:: DATA FOR PROCESSING
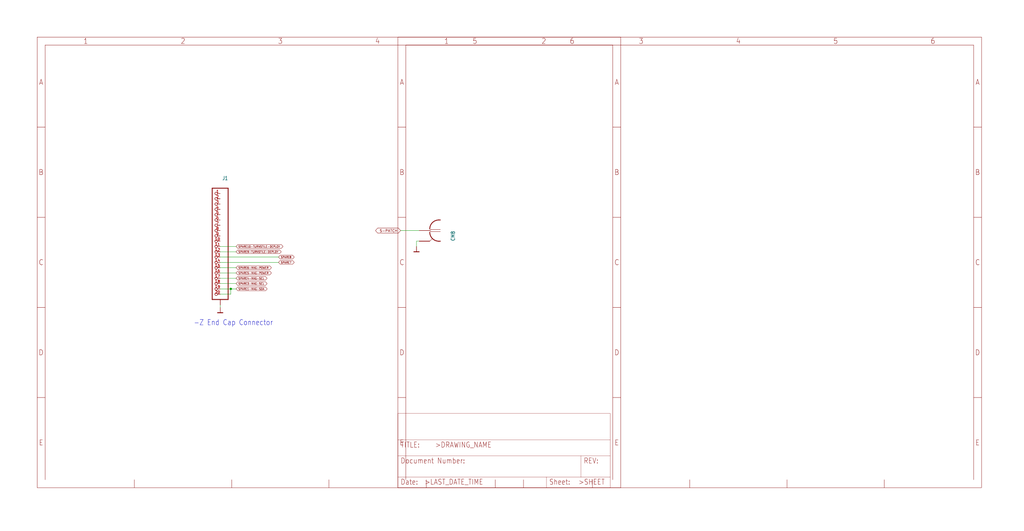
<source format=kicad_sch>
(kicad_sch (version 20211123) (generator eeschema)

  (uuid c93cfab3-e310-46e8-8e70-78a73f0c632a)

  (paper "User" 490.22 254.406)

  

  (junction (at 110.49 138.43) (diameter 0) (color 0 0 0 0)
    (uuid 4de60792-1421-4589-8629-03a2de81770b)
  )

  (wire (pts (xy 105.41 135.89) (xy 113.03 135.89))
    (stroke (width 0) (type default) (color 0 0 0 0))
    (uuid 2151b61a-fb68-4ecf-8bc0-b3887ccd1f13)
  )
  (wire (pts (xy 110.49 140.97) (xy 110.49 138.43))
    (stroke (width 0) (type default) (color 0 0 0 0))
    (uuid 24f1aa64-6b0d-4a12-9645-a5349f408061)
  )
  (wire (pts (xy 105.41 123.19) (xy 133.35 123.19))
    (stroke (width 0) (type default) (color 0 0 0 0))
    (uuid 42369471-745f-449b-a72a-a62d853a102b)
  )
  (wire (pts (xy 200.66 110.49) (xy 191.77 110.49))
    (stroke (width 0) (type default) (color 0 0 0 0))
    (uuid 4bce1fa2-bc1f-4ca0-80af-c21d8bd8f5cb)
  )
  (wire (pts (xy 105.41 133.35) (xy 113.03 133.35))
    (stroke (width 0) (type default) (color 0 0 0 0))
    (uuid 5a19049f-4309-4e5b-ae0b-f9f43a3745ff)
  )
  (wire (pts (xy 105.41 118.11) (xy 113.03 118.11))
    (stroke (width 0) (type default) (color 0 0 0 0))
    (uuid 6395a30c-7aae-4b35-b9af-195ed9588e2c)
  )
  (wire (pts (xy 105.41 120.65) (xy 113.03 120.65))
    (stroke (width 0) (type default) (color 0 0 0 0))
    (uuid 658808e1-b56a-49e5-92be-0a7579265e80)
  )
  (wire (pts (xy 105.41 147.32) (xy 105.41 146.05))
    (stroke (width 0) (type default) (color 0 0 0 0))
    (uuid 742919cd-5901-4718-ada9-67b9bde074e4)
  )
  (wire (pts (xy 105.41 128.27) (xy 113.03 128.27))
    (stroke (width 0) (type default) (color 0 0 0 0))
    (uuid 9195ed53-25ef-4d60-99b1-74732f92d431)
  )
  (wire (pts (xy 105.41 125.73) (xy 133.35 125.73))
    (stroke (width 0) (type default) (color 0 0 0 0))
    (uuid aae56880-b9a1-4439-95ae-eddc4c3e6fe2)
  )
  (wire (pts (xy 110.49 138.43) (xy 113.03 138.43))
    (stroke (width 0) (type default) (color 0 0 0 0))
    (uuid aeee7878-e95b-4d57-9d0f-a8f6a935b13d)
  )
  (wire (pts (xy 105.41 130.81) (xy 113.03 130.81))
    (stroke (width 0) (type default) (color 0 0 0 0))
    (uuid e6988445-b32e-4ecc-b1be-4b1a1027787b)
  )
  (wire (pts (xy 105.41 140.97) (xy 110.49 140.97))
    (stroke (width 0) (type default) (color 0 0 0 0))
    (uuid ebcf26a2-4f53-4b82-b393-10fdfec2c78c)
  )
  (wire (pts (xy 199.39 118.11) (xy 199.39 115.57))
    (stroke (width 0) (type default) (color 0 0 0 0))
    (uuid f1ffa0de-bed7-4fe1-815d-e6f27135b05f)
  )
  (wire (pts (xy 199.39 115.57) (xy 200.66 115.57))
    (stroke (width 0) (type default) (color 0 0 0 0))
    (uuid fb1f52c4-c784-4f51-bfab-12a1c882bf5c)
  )
  (wire (pts (xy 105.41 138.43) (xy 110.49 138.43))
    (stroke (width 0) (type default) (color 0 0 0 0))
    (uuid fcc70f08-c658-4c58-8544-7c2d1907340a)
  )

  (text "-Z End Cap Connector" (at 92.71 156.21 180)
    (effects (font (size 2.54 2.159)) (justify left bottom))
    (uuid 2ef039d5-276a-42c4-8cd8-c5c6d2757984)
  )

  (global_label "SPARE3-MAG-SCL" (shape bidirectional) (at 113.03 135.89 0) (fields_autoplaced)
    (effects (font (size 0.889 0.889)) (justify left))
    (uuid 20f95118-1ca0-4690-9a51-d2aca8c62da0)
    (property "Intersheet References" "${INTERSHEET_REFS}" (id 0) (at 0 0 0)
      (effects (font (size 1.27 1.27)) hide)
    )
  )
  (global_label "SPARE6-MAG-POWER" (shape bidirectional) (at 113.03 128.27 0) (fields_autoplaced)
    (effects (font (size 0.889 0.889)) (justify left))
    (uuid 4920fa5e-2076-44e1-92c3-169b2d2eeac0)
    (property "Intersheet References" "${INTERSHEET_REFS}" (id 0) (at 0 0 0)
      (effects (font (size 1.27 1.27)) hide)
    )
  )
  (global_label "SPARE10-TURNSTILE-DEPLOY" (shape bidirectional) (at 113.03 118.11 0) (fields_autoplaced)
    (effects (font (size 0.889 0.889)) (justify left))
    (uuid 4d91a54a-f53e-4052-9ade-ce83fefa0a4c)
    (property "Intersheet References" "${INTERSHEET_REFS}" (id 0) (at 0 0 0)
      (effects (font (size 1.27 1.27)) hide)
    )
  )
  (global_label "SPARE8" (shape bidirectional) (at 133.35 123.19 0) (fields_autoplaced)
    (effects (font (size 0.889 0.889)) (justify left))
    (uuid 5d6361ba-a166-4268-921d-6185e9863b7f)
    (property "Intersheet References" "${INTERSHEET_REFS}" (id 0) (at 0 0 0)
      (effects (font (size 1.27 1.27)) hide)
    )
  )
  (global_label "SPARE7" (shape bidirectional) (at 133.35 125.73 0) (fields_autoplaced)
    (effects (font (size 0.889 0.889)) (justify left))
    (uuid 652a62df-db8b-4d66-aaa5-d7484893d5a9)
    (property "Intersheet References" "${INTERSHEET_REFS}" (id 0) (at 0 0 0)
      (effects (font (size 1.27 1.27)) hide)
    )
  )
  (global_label "SPARE9-TURNSTILE-DEPLOY" (shape bidirectional) (at 113.03 120.65 0) (fields_autoplaced)
    (effects (font (size 0.889 0.889)) (justify left))
    (uuid 6eedb213-5040-41a9-8153-5f7bae9e83bc)
    (property "Intersheet References" "${INTERSHEET_REFS}" (id 0) (at 0 0 0)
      (effects (font (size 1.27 1.27)) hide)
    )
  )
  (global_label "S-PATCH" (shape bidirectional) (at 191.77 110.49 180) (fields_autoplaced)
    (effects (font (size 1.2446 1.2446)) (justify right))
    (uuid 86e19e45-75a6-4dfc-bb5a-131a84ea7b9d)
    (property "Intersheet References" "${INTERSHEET_REFS}" (id 0) (at 347.98 -246.38 0)
      (effects (font (size 1.27 1.27)) hide)
    )
  )
  (global_label "SPARE1-MAG-SDA" (shape bidirectional) (at 113.03 138.43 0) (fields_autoplaced)
    (effects (font (size 0.889 0.889)) (justify left))
    (uuid 92f8b686-6f91-4b80-a43b-f161ba37babb)
    (property "Intersheet References" "${INTERSHEET_REFS}" (id 0) (at 0 0 0)
      (effects (font (size 1.27 1.27)) hide)
    )
  )
  (global_label "SPARE5-MAG-POWER" (shape bidirectional) (at 113.03 130.81 0) (fields_autoplaced)
    (effects (font (size 0.889 0.889)) (justify left))
    (uuid bbcd5ede-88eb-4105-ab50-c69822b7721e)
    (property "Intersheet References" "${INTERSHEET_REFS}" (id 0) (at 0 0 0)
      (effects (font (size 1.27 1.27)) hide)
    )
  )
  (global_label "SPARE4-MAG-SCL" (shape bidirectional) (at 113.03 133.35 0) (fields_autoplaced)
    (effects (font (size 0.889 0.889)) (justify left))
    (uuid fc35e92a-3d39-4c10-8c8a-a512ba854a74)
    (property "Intersheet References" "${INTERSHEET_REFS}" (id 0) (at 0 0 0)
      (effects (font (size 1.27 1.27)) hide)
    )
  )

  (symbol (lib_id "oresat0-1u-backplane-eagle-import:FRAME_A_L") (at 190.5 233.68 0) (unit 2)
    (in_bom yes) (on_board yes)
    (uuid 5104ec63-d1dd-42e8-9ec1-2f624f11f9f6)
    (property "Reference" "#FRAME12" (id 0) (at 190.5 233.68 0)
      (effects (font (size 1.27 1.27)) hide)
    )
    (property "Value" "" (id 1) (at 190.5 233.68 0)
      (effects (font (size 1.27 1.27)) hide)
    )
    (property "Footprint" "" (id 2) (at 190.5 233.68 0)
      (effects (font (size 1.27 1.27)) hide)
    )
    (property "Datasheet" "" (id 3) (at 190.5 233.68 0)
      (effects (font (size 1.27 1.27)) hide)
    )
  )

  (symbol (lib_id "oresat0-1u-backplane-eagle-import:FRAME_A_L") (at 17.78 233.68 0) (unit 1)
    (in_bom yes) (on_board yes)
    (uuid a50d14a6-6120-4fb1-b153-1b076e9589bf)
    (property "Reference" "#FRAME12" (id 0) (at 17.78 233.68 0)
      (effects (font (size 1.27 1.27)) hide)
    )
    (property "Value" "" (id 1) (at 17.78 233.68 0)
      (effects (font (size 1.27 1.27)) hide)
    )
    (property "Footprint" "" (id 2) (at 17.78 233.68 0)
      (effects (font (size 1.27 1.27)) hide)
    )
    (property "Datasheet" "" (id 3) (at 17.78 233.68 0)
      (effects (font (size 1.27 1.27)) hide)
    )
  )

  (symbol (lib_id "oresat0-1u-backplane-eagle-import:5-104196-5") (at 102.87 115.57 0) (mirror y) (unit 1)
    (in_bom yes) (on_board yes)
    (uuid b1f8f17b-c2a0-4e3c-a0ea-f3c0924fe2ff)
    (property "Reference" "J1" (id 0) (at 109.22 86.36 0)
      (effects (font (size 1.778 1.5113)) (justify left bottom))
    )
    (property "Value" "" (id 1) (at 109.22 88.9 0)
      (effects (font (size 1.778 1.5113)) (justify left bottom))
    )
    (property "Footprint" "" (id 2) (at 102.87 115.57 0)
      (effects (font (size 1.27 1.27)) hide)
    )
    (property "Datasheet" "" (id 3) (at 102.87 115.57 0)
      (effects (font (size 1.27 1.27)) hide)
    )
    (pin "1" (uuid 963fb6a6-c064-4ce8-9c40-9200bc806ea2))
    (pin "10" (uuid 4380954f-df32-421c-911f-65c21dd2d1b6))
    (pin "11" (uuid a8ce66bc-60fe-441d-92fe-c83a2fea28d5))
    (pin "12" (uuid 845fe050-e36b-4046-b7ac-dab05b4bbaa0))
    (pin "13" (uuid 2e5b9f79-bdbc-4e78-b03f-77a93b94a5b9))
    (pin "14" (uuid 0cf19a64-9b18-44d4-b133-96857844cf07))
    (pin "15" (uuid a01582e1-d609-484f-a37b-8cf8618c5d68))
    (pin "16" (uuid ab4824ca-3dd6-4929-95d9-3ec365381526))
    (pin "17" (uuid 2c44c4c3-2e2b-4a9f-80bf-b5a8fd31dca5))
    (pin "18" (uuid a32ce1e3-c1be-4721-9e37-e7fab395b356))
    (pin "19" (uuid f0df090f-e549-47c5-931e-f00c69890413))
    (pin "2" (uuid f2fb23f9-ceaa-417b-ab92-261eb8e3049b))
    (pin "20" (uuid 1f4367da-d221-4dd9-ab7d-4a5a281e9633))
    (pin "3" (uuid 81a5f418-f15e-4603-8000-ace24bce2650))
    (pin "4" (uuid 40b704d3-e976-4fbe-a119-25063ce9c2ba))
    (pin "5" (uuid dd8b5921-44c8-431e-8db4-e64c6ab9328c))
    (pin "6" (uuid acc5ba7e-d5a5-45a0-b312-757145ebed8b))
    (pin "7" (uuid 68593752-c2ca-44ca-9037-45f1ef023cdb))
    (pin "8" (uuid 55f0605c-102f-46a0-b88d-b80d68b6e982))
    (pin "9" (uuid 1ba37f42-8ae1-4242-ab5c-a8d8e084784c))
    (pin "HD1" (uuid 86483ebb-26b0-4dca-9620-e4f7a3a753c0))
    (pin "HD2" (uuid f4c7614e-679c-49e1-a49e-b22ee5b752fb))
    (pin "HD3" (uuid 37ef85d9-8e73-47f3-8935-dd11e53c09ba))
  )

  (symbol (lib_id "oresat0-1u-backplane-eagle-import:GND") (at 199.39 118.11 0) (unit 1)
    (in_bom yes) (on_board yes)
    (uuid ce455431-8a64-47a4-9b67-0b82b8738ec3)
    (property "Reference" "#GND8" (id 0) (at 199.39 118.11 0)
      (effects (font (size 1.27 1.27)) hide)
    )
    (property "Value" "" (id 1) (at 199.39 118.11 0)
      (effects (font (size 1.27 1.27)) hide)
    )
    (property "Footprint" "" (id 2) (at 199.39 118.11 0)
      (effects (font (size 1.27 1.27)) hide)
    )
    (property "Datasheet" "" (id 3) (at 199.39 118.11 0)
      (effects (font (size 1.27 1.27)) hide)
    )
    (pin "1" (uuid d4c0be60-fd4a-469c-9ca5-850ffbc85726))
  )

  (symbol (lib_id "oresat0-1u-backplane-eagle-import:U.FL-R-SMA") (at 205.74 110.49 270) (mirror x) (unit 1)
    (in_bom yes) (on_board yes)
    (uuid dda96f14-fd30-4145-8150-c9bb8feca0cd)
    (property "Reference" "CM8" (id 0) (at 215.9 115.57 0)
      (effects (font (size 1.778 1.5113)) (justify left bottom))
    )
    (property "Value" "" (id 1) (at 212.09 115.57 0)
      (effects (font (size 1.778 1.5113)) (justify left bottom))
    )
    (property "Footprint" "" (id 2) (at 205.74 110.49 0)
      (effects (font (size 1.27 1.27)) hide)
    )
    (property "Datasheet" "" (id 3) (at 205.74 110.49 0)
      (effects (font (size 1.27 1.27)) hide)
    )
    (pin "1" (uuid ed0d7acd-4b86-4201-a209-48f40a64763b))
    (pin "2" (uuid 884640cb-bc6d-404a-ad92-e3c654eec65e))
    (pin "3" (uuid d3fd57ff-5248-46ae-89e0-9cd0f6b36072))
  )

  (symbol (lib_id "oresat0-1u-backplane-eagle-import:GND") (at 105.41 147.32 0) (unit 1)
    (in_bom yes) (on_board yes)
    (uuid f62168e5-29f7-44be-a564-e518f35f0c5e)
    (property "Reference" "#GND6" (id 0) (at 105.41 147.32 0)
      (effects (font (size 1.27 1.27)) hide)
    )
    (property "Value" "" (id 1) (at 105.41 147.32 0)
      (effects (font (size 1.27 1.27)) hide)
    )
    (property "Footprint" "" (id 2) (at 105.41 147.32 0)
      (effects (font (size 1.27 1.27)) hide)
    )
    (property "Datasheet" "" (id 3) (at 105.41 147.32 0)
      (effects (font (size 1.27 1.27)) hide)
    )
    (pin "1" (uuid 4a03904a-66f5-48ba-8763-e3771dc60e9c))
  )
)

</source>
::::
## [YOUR ASSIGNMENT]
What lines above hold the word "import"? List them all.

## [RESPONSE AREA]
  (symbol (lib_id "oresat0-1u-backplane-eagle-import:FRAME_A_L") (at 190.5 233.68 0) (unit 2)
  (symbol (lib_id "oresat0-1u-backplane-eagle-import:FRAME_A_L") (at 17.78 233.68 0) (unit 1)
  (symbol (lib_id "oresat0-1u-backplane-eagle-import:5-104196-5") (at 102.87 115.57 0) (mirror y) (unit 1)
  (symbol (lib_id "oresat0-1u-backplane-eagle-import:GND") (at 199.39 118.11 0) (unit 1)
  (symbol (lib_id "oresat0-1u-backplane-eagle-import:U.FL-R-SMA") (at 205.74 110.49 270) (mirror x) (unit 1)
  (symbol (lib_id "oresat0-1u-backplane-eagle-import:GND") (at 105.41 147.32 0) (unit 1)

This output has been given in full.